Di quell’episodio parlarono i media nazionali e non solo, ma in realtà il danno non è stato così grave come era apparso. Come rivela infatti il presidente di Fondazione Canova Vittorio Sgarbi, quelle rimaste spezzate sotto il peso del turista non erano le dita originali del gesso canoviano, ma parti di una “protesi” applicata al gesso di Paolina Borghese, danneggiato dal bombardamento su Possagno del Natale 1917, nel restauro del 2004. “Quello dell’austriaco è stato un effetto pubblicitario - commenta Sgarbi -. Un danno inesistente ma una pubblicità somma.”
Intanto nella piccola Possagno, grazie alle entrature del presidente-critico d’arte-parlamentare-volto noto televisivo eccetera, sta per arrivare un altro gigante della storia dell’arte: Michelangelo Caravaggio. Accadrà da aprile a settembre, periodo programmato per una mostra che metterà in dialogo due opere dedicate allo stesso soggetto: il gesso della Maddalena Penitente di Canova e il dipinto della Maddalena Penitente del Caravaggio, che giungerà appositamente dalla Galleria Doria Pamphilj di Roma. Una piccola mostra-evento che sicuramente, con un nome del genere e sempre al netto delle incertezze dell’era del Covid, sbancherà il botteghino.
Sarà l’appuntamento-clou di Possagno per il 2021, prima della mostra “Canova e il contemporaneo” in programma al Museo Gypsoteca negli ultimi mesi dell’anno.
En Attendant Bassano
Eppure, a dieci mesi dall’inizio del 2022, pende ancora un importante interrogativo.
E il punto di domanda riguarda il grande evento che dovrà caratterizzare l’anno del Bicentenario Canoviano. Si pensa ad esempio ad uno scambio di gessi e marmi di Canova con qualche importante museo del mondo come l’Ermitage.

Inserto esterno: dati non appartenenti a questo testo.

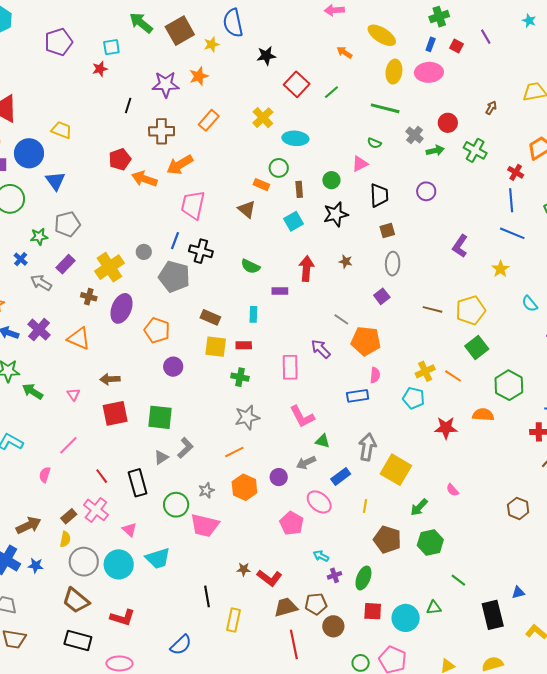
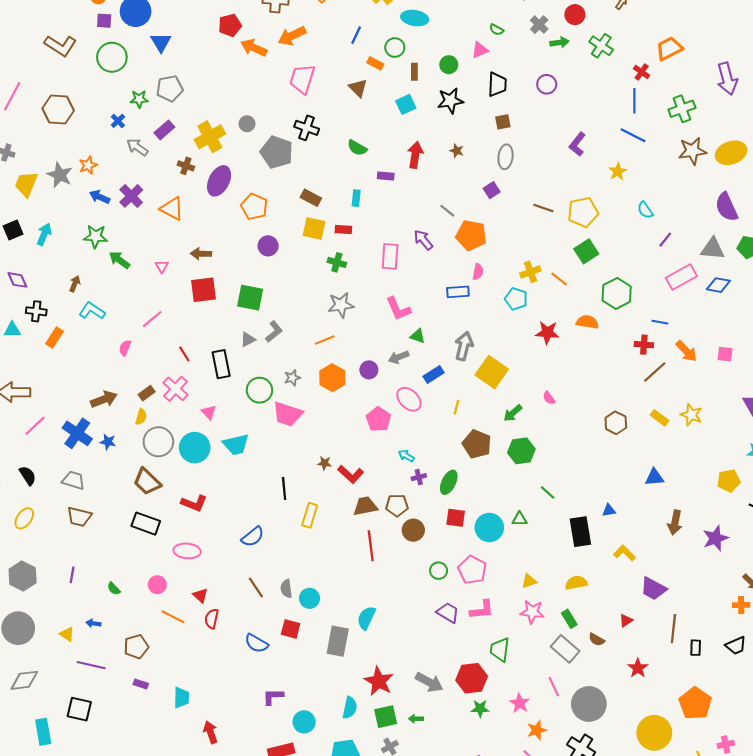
blue line: (175, 241) -> (356, 35), moved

Ma lo stesso Sgarbi riconosce che per eventi di questo livello l’organizzazione dovrebbe essere già in piedi e già da tempo. Il vero problema, come rimarca il presidente, è che per vari motivi collegati al Covid il Comitato nazionale per le celebrazioni di Antonio Canova 2022 non sarà istituto prima di settembre-ottobre.
Il che significa che prima di allora non saranno stanziati i soldi dello Stato per finanziare gli eventi celebrativi. “Lo Stato - osserva il professore - potrebbe stanziare 7-800mila euro di budget, insufficienti per fare una grande mostra.”
Si aggiunge a tutto ciò un secondo e non meno rilevante interrogativo, che è quello che ci riguarda più da vicino.
“Nel prossimo incontro col Comitato di studio - prosegue infatti Sgarbi - dovremo sapere se il Bicentenario sarà in dialogo con Bassano. Bassano non ha chiarito se hanno intendimenti di iniziative autonome, che sarebbero bizzarre rispetto agli accordi fatti.”
“Dobbiamo capire - incalza il presidente - se le celebrazioni saranno fatte da Bassano e Possagno insieme oppure separate. Entro un mese stabiliremo come rapportarci con Bassano, per il 2022 dobbiamo giocare bene sul dialogo con Bassano con mostre interinali.” En Attendant Bassano del Grappa, dunque: ma bisogna fare presto perché per queste cose l’anno prossimo è già alle porte.
Nel frattempo Possagno e il suo Museo si godono l’emozione del dipinto nascosto sotto l’Autoritratto di Canova, scovato dall’indagine radiografica. “Questo momento - afferma Vittorio Sgarbi - è un segnale importante di attività e di ripresa che ci permette di parlare della vita di una grande istituzione in una stagione tristemente morta.”